Range anxiety is real. In the early stages of my drive back to Berlin, I glanced at one of the display screens every couple minutes to see how the battery was holding up.
After a while, it became clear that a pitstop wouldn’t be necessary; the battery wasn’t draining like it had in the morning. The highway speeds were a bit more restrained (read: Canadian) at night, which helped. When I pulled into the rental agency after nearly three hours of continuous driving, the battery had ebbed to 43 per cent, or 179 kilometres remaining.
I felt like an EV convert. On an unusually long day of driving, by my standards, the vehicle was charged twice, but likely needed just one. The biggest headache? Getting it charged at the Autostadt. Initially, I plugged into an outlet that, unbeknownst to me, was broken. It was somewhat embarrassing to rely on a parking attendant – effectively, an employee of Volkswagen – to charge the vehicle of the competition.
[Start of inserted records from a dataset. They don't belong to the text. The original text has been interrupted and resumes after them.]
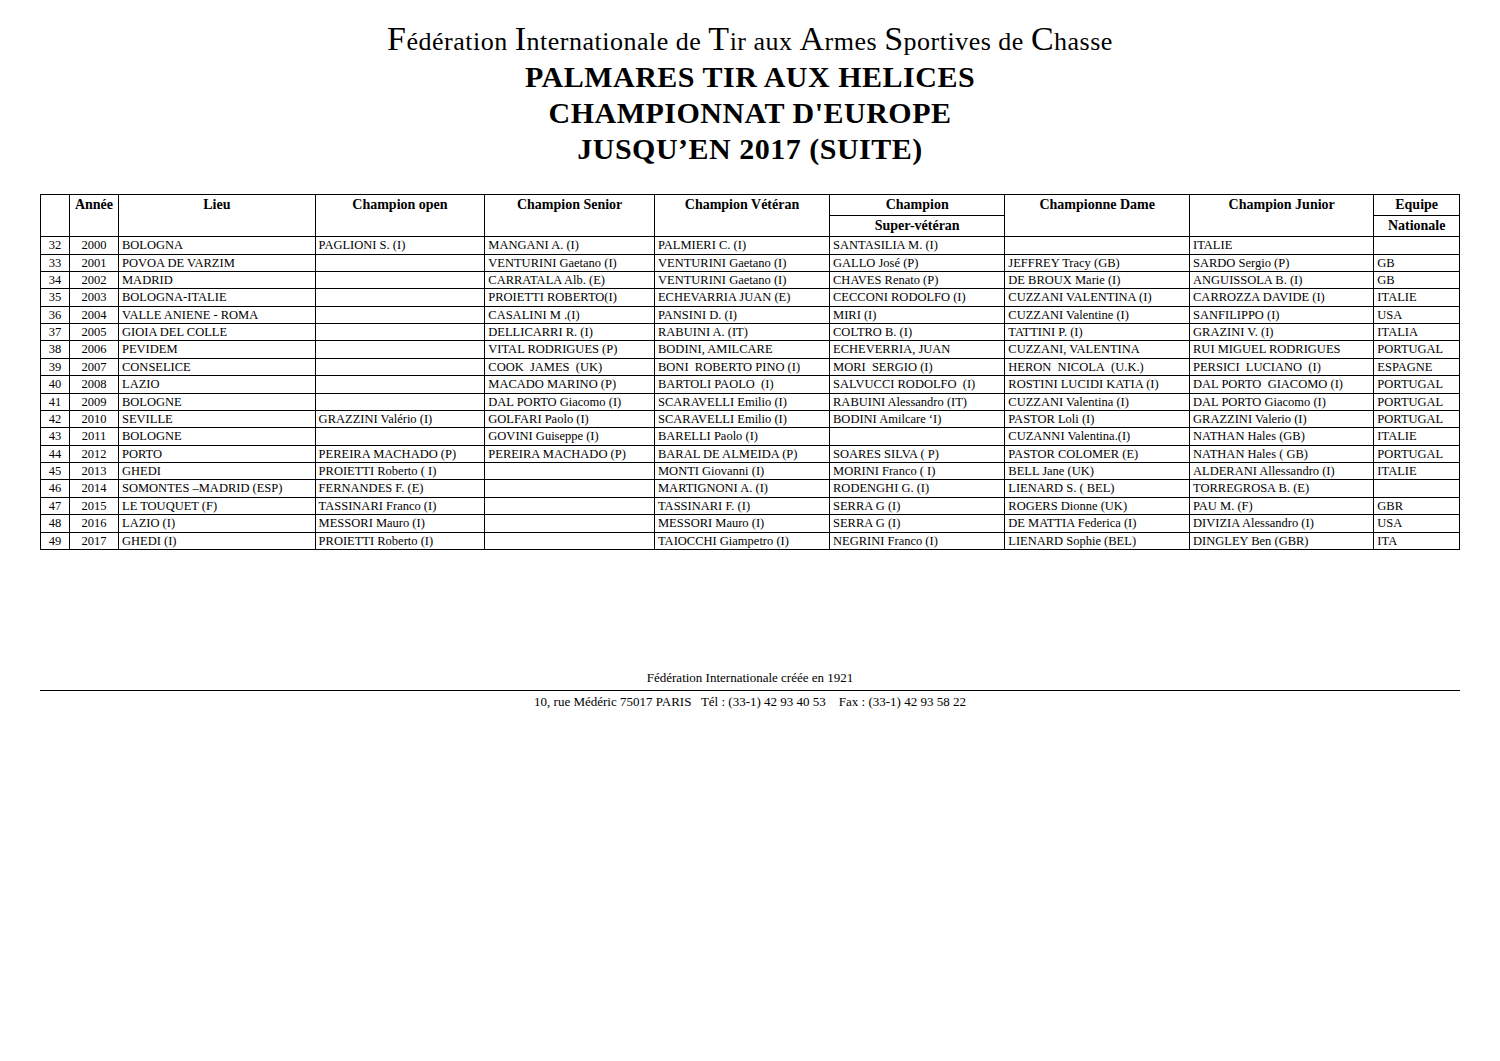Fédération Internationale de Tir aux Armes Sportives de Chasse
PALMARES TIR AUX HELICES
CHAMPIONNAT D'EUROPE
JUSQU’EN 2017 (SUITE)
| | Année | Lieu | Champion open | Champion Senior | Champion Vétéran | Champion | Championne Dame | Champion Junior | Equipe |
| --- | --- | --- | --- | --- | --- | --- | --- | --- | --- |
| Super-vétéran | Nationale |
| 32 | 2000 | BOLOGNA | PAGLIONI S. (I) | MANGANI A. (I) | PALMIERI C. (I) | SANTASILIA M. (I) | | ITALIE | |
| 33 | 2001 | POVOA DE VARZIM | | VENTURINI Gaetano (I) | VENTURINI Gaetano (I) | GALLO José (P) | JEFFREY Tracy (GB) | SARDO Sergio (P) | GB |
| 34 | 2002 | MADRID | | CARRATALA Alb. (E) | VENTURINI Gaetano (I) | CHAVES Renato (P) | DE BROUX Marie (I) | ANGUISSOLA B. (I) | GB |
| 35 | 2003 | BOLOGNA-ITALIE | | PROIETTI ROBERTO(I) | ECHEVARRIA JUAN (E) | CECCONI RODOLFO (I) | CUZZANI VALENTINA (I) | CARROZZA DAVIDE (I) | ITALIE |
| 36 | 2004 | VALLE ANIENE - ROMA | | CASALINI M .(I) | PANSINI D. (I) | MIRI (I) | CUZZANI Valentine (I) | SANFILIPPO (I) | USA |
| 37 | 2005 | GIOIA DEL COLLE | | DELLICARRI R. (I) | RABUINI A. (IT) | COLTRO B. (I) | TATTINI P. (I) | GRAZINI V. (I) | ITALIA |
| 38 | 2006 | PEVIDEM | | VITAL RODRIGUES (P) | BODINI, AMILCARE | ECHEVERRIA, JUAN | CUZZANI, VALENTINA | RUI MIGUEL RODRIGUES | PORTUGAL |
| 39 | 2007 | CONSELICE | | COOK JAMES (UK) | BONI ROBERTO PINO (I) | MORI SERGIO (I) | HERON NICOLA (U.K.) | PERSICI LUCIANO (I) | ESPAGNE |
| 40 | 2008 | LAZIO | | MACADO MARINO (P) | BARTOLI PAOLO (I) | SALVUCCI RODOLFO (I) | ROSTINI LUCIDI KATIA (I) | DAL PORTO GIACOMO (I) | PORTUGAL |
| 41 | 2009 | BOLOGNE | | DAL PORTO Giacomo (I) | SCARAVELLI Emilio (I) | RABUINI Alessandro (IT) | CUZZANI Valentina (I) | DAL PORTO Giacomo (I) | PORTUGAL |
| 42 | 2010 | SEVILLE | GRAZZINI Valério (I) | GOLFARI Paolo (I) | SCARAVELLI Emilio (I) | BODINI Amilcare ‘I) | PASTOR Loli (I) | GRAZZINI Valerio (I) | PORTUGAL |
| 43 | 2011 | BOLOGNE | | GOVINI Guiseppe (I) | BARELLI Paolo (I) | | CUZANNI Valentina.(I) | NATHAN Hales (GB) | ITALIE |
| 44 | 2012 | PORTO | PEREIRA MACHADO (P) | PEREIRA MACHADO (P) | BARAL DE ALMEIDA (P) | SOARES SILVA ( P) | PASTOR COLOMER (E) | NATHAN Hales ( GB) | PORTUGAL |
| 45 | 2013 | GHEDI | PROIETTI Roberto ( I) | | MONTI Giovanni (I) | MORINI Franco ( I) | BELL Jane (UK) | ALDERANI Allessandro (I) | ITALIE |
| 46 | 2014 | SOMONTES –MADRID (ESP) | FERNANDES F. (E) | | MARTIGNONI A. (I) | RODENGHI G. (I) | LIENARD S. ( BEL) | TORREGROSA B. (E) | |
| 47 | 2015 | LE TOUQUET (F) | TASSINARI Franco (I) | | TASSINARI F. (I) | SERRA G (I) | ROGERS Dionne (UK) | PAU M. (F) | GBR |
| 48 | 2016 | LAZIO (I) | MESSORI Mauro (I) | | MESSORI Mauro (I) | SERRA G (I) | DE MATTIA Federica (I) | DIVIZIA Alessandro (I) | USA |
| 49 | 2017 | GHEDI (I) | PROIETTI Roberto (I) | | TAIOCCHI Giampetro (I) | NEGRINI Franco (I) | LIENARD Sophie (BEL) | DINGLEY Ben (GBR) | ITA |
Fédération Internationale créée en 1921
10, rue Médéric 75017 PARIS Tél : (33-1) 42 93 40 53 Fax : (33-1) 42 93 58 22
There will be more converts, willing and forced, in the years ahead. All new passenger cars sold in Canada and the European Union will be zero-emission vehicles (ZEVs) from 2035. ZEVs are becoming more popular, but still account for roughly one in eight new vehicle registrations in Canada, a figure that includes plug-in hybrids. (Uptake is much higher in British Columbia and Quebec, which have more generous subsidies for buyers.)
On the industry side, it’s a rough transition. Many companies are cutting production of some EV models, because demand isn’t as strong as projected. For buyers, prices are still a big hurdle. In Europe, battery electric vehicles on average sell at a 30-per-cent premium to the gas-powered alternative, according a recent report from Bloomberg Intelligence.
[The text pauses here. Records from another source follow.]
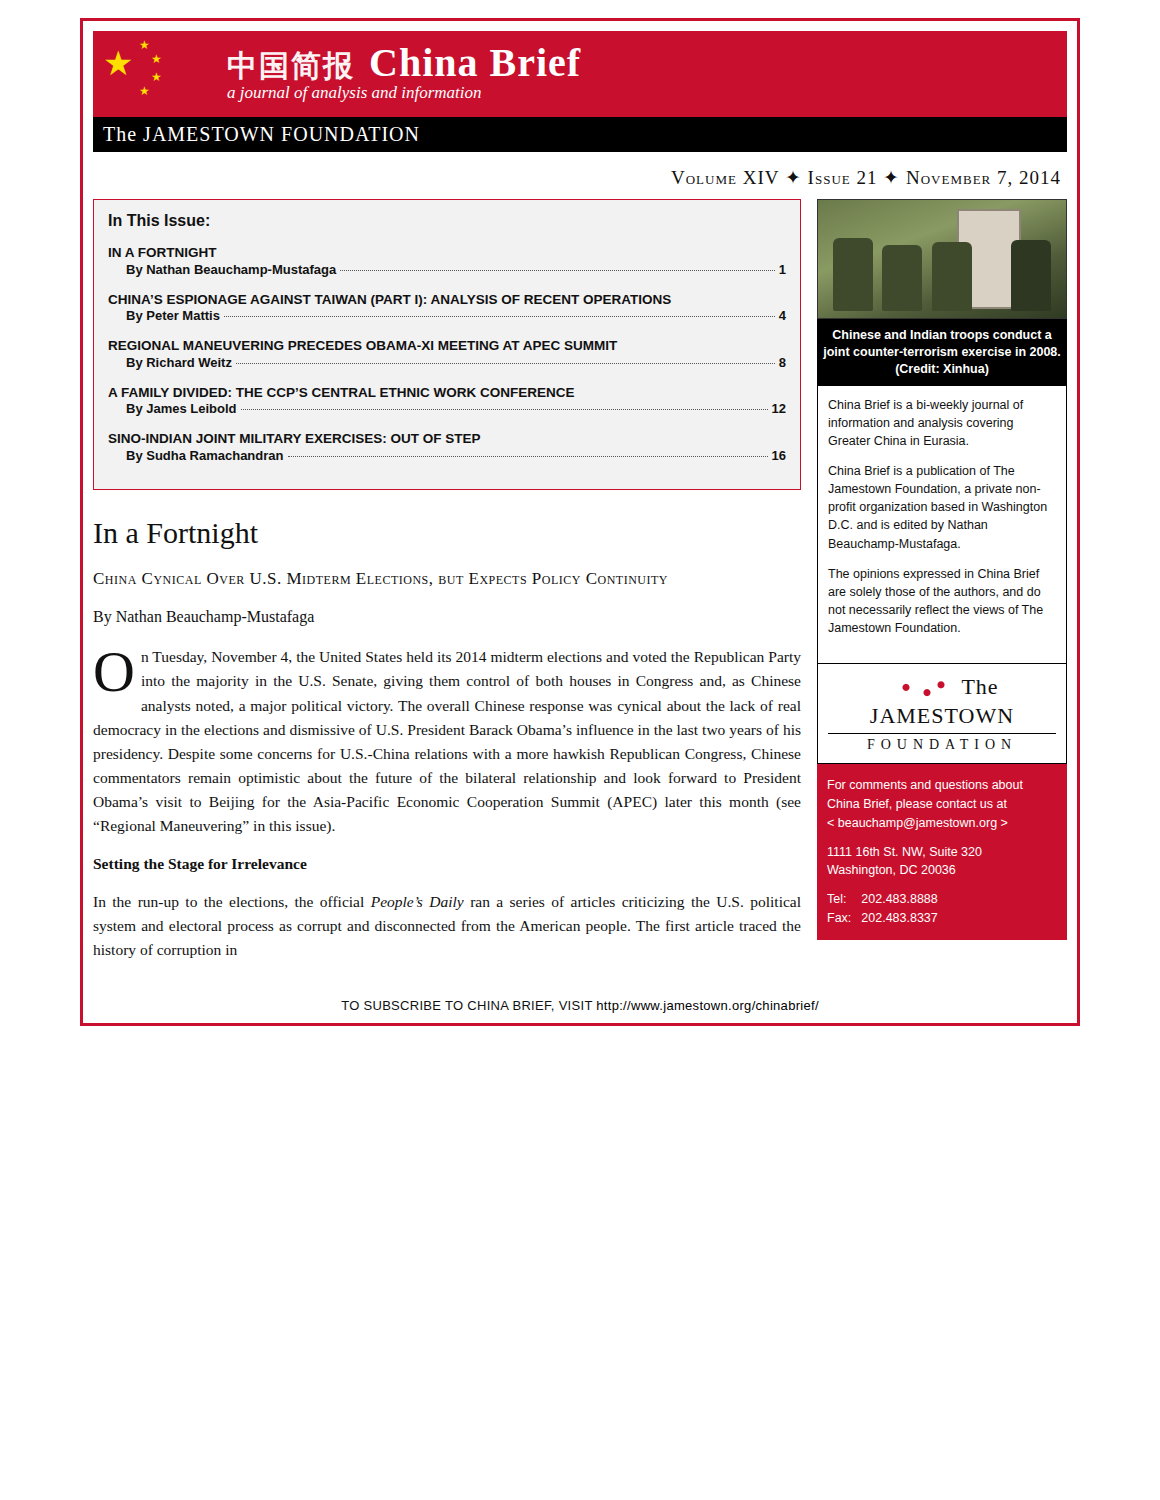★ ★ ★ ★ ★
中国简报 China Brief
a journal of analysis and information
The JAMESTOWN FOUNDATION
Volume XIV ✦ Issue 21 ✦ November 7, 2014
In This Issue:
In a Fortnight
By Nathan Beauchamp-Mustafaga 1
China’s Espionage Against Taiwan (Part I): Analysis of Recent Operations
By Peter Mattis 4
Regional Maneuvering Precedes Obama-Xi Meeting at APEC Summit
By Richard Weitz 8
A Family Divided: The CCP’s Central Ethnic Work Conference
By James Leibold 12
Sino-Indian Joint Military Exercises: Out of Step
By Sudha Ramachandran 16
In a Fortnight
China Cynical Over U.S. Midterm Elections, but Expects Policy Continuity
By Nathan Beauchamp-Mustafaga
On Tuesday, November 4, the United States held its 2014 midterm elections and voted the Republican Party into the majority in the U.S. Senate, giving them control of both houses in Congress and, as Chinese analysts noted, a major political victory. The overall Chinese response was cynical about the lack of real democracy in the elections and dismissive of U.S. President Barack Obama’s influence in the last two years of his presidency. Despite some concerns for U.S.-China relations with a more hawkish Republican Congress, Chinese commentators remain optimistic about the future of the bilateral relationship and look forward to President Obama’s visit to Beijing for the Asia-Pacific Economic Cooperation Summit (APEC) later this month (see “Regional Maneuvering” in this issue).
Setting the Stage for Irrelevance
In the run-up to the elections, the official People’s Daily ran a series of articles criticizing the U.S. political system and electoral process as corrupt and disconnected from the American people. The first article traced the history of corruption in
Chinese and Indian troops conduct a joint counter-terrorism exercise in 2008.
(Credit: Xinhua)
China Brief is a bi-weekly journal of information and analysis covering Greater China in Eurasia.
China Brief is a publication of The Jamestown Foundation, a private non-profit organization based in Washington D.C. and is edited by Nathan Beauchamp-Mustafaga.
The opinions expressed in China Brief are solely those of the authors, and do not necessarily reflect the views of The Jamestown Foundation.
The JAMESTOWN
FOUNDATION
For comments and questions about China Brief, please contact us at
< beauchamp@jamestown.org >
1111 16th St. NW, Suite 320
Washington, DC 20036
| Tel: | 202.483.8888 |
| Fax: | 202.483.8337 |
TO SUBSCRIBE TO CHINA BRIEF, VISIT http://www.jamestown.org/chinabrief/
Herein lies the potential for Chinese manufacturers. They may not have the brand cachet of decades-old auto companies, but if the price is right, consumers may not care.
“Volume brands are much more price elastic and people are more attracted to price tags,” said Matthias Schmidt, an auto analyst in Berlin. “If it’s a car that undercuts a different model by €3,000 [$4,400] or €4,000 [$5,900], especially under the current macro conditions, it’s very likely that brand loyalty wouldn’t play such a big role.”
Of course, China won’t be allowed to take over the auto sector so easily. The EU is investigating whether to impose punitive tariffs on imports of Chinese EVs on claims that generous state subsidies have given those manufacturers an unfair pricing advantage. The U.S. taxes Chinese auto imports at 27.5 per cent, a legacy of the tariff war that broke out during the Trump presidency.
Still, BYD is expanding its reach. The company is planning to open an assembly plant in Mexico, Reuters reported this week, and it sells an EV there for less than $30,000. A slew of Chinese auto-parts makers have already set up shop in Mexico and export their goods to the U.S.
Mr. Schmall doesn’t sugarcoat the challenge ahead, but he insists this is a familiar position for his company. “Volkswagen was never one of the biggest or fastest front-runners. We’ve always been a fast follower in a lot of technologies,” he said.
To gear up for this next phase of competition, Volkswagen is slashing billions of dollars in costs over the coming years, much of which will come from employee attrition. And rather than turn away from China, where it remains the No. 2 car seller, VW is making big investments in local EV production, while also bolstering its supply chain in other locations. Mr. Schmall said VW has another advantage: it’s a large company and can use its scale to decrease costs over time.
“We need this transformation story,” he said. “If you look to our other competitors – BYD, Tesla – they are free of that. They can start with new technology and they go and go and go.”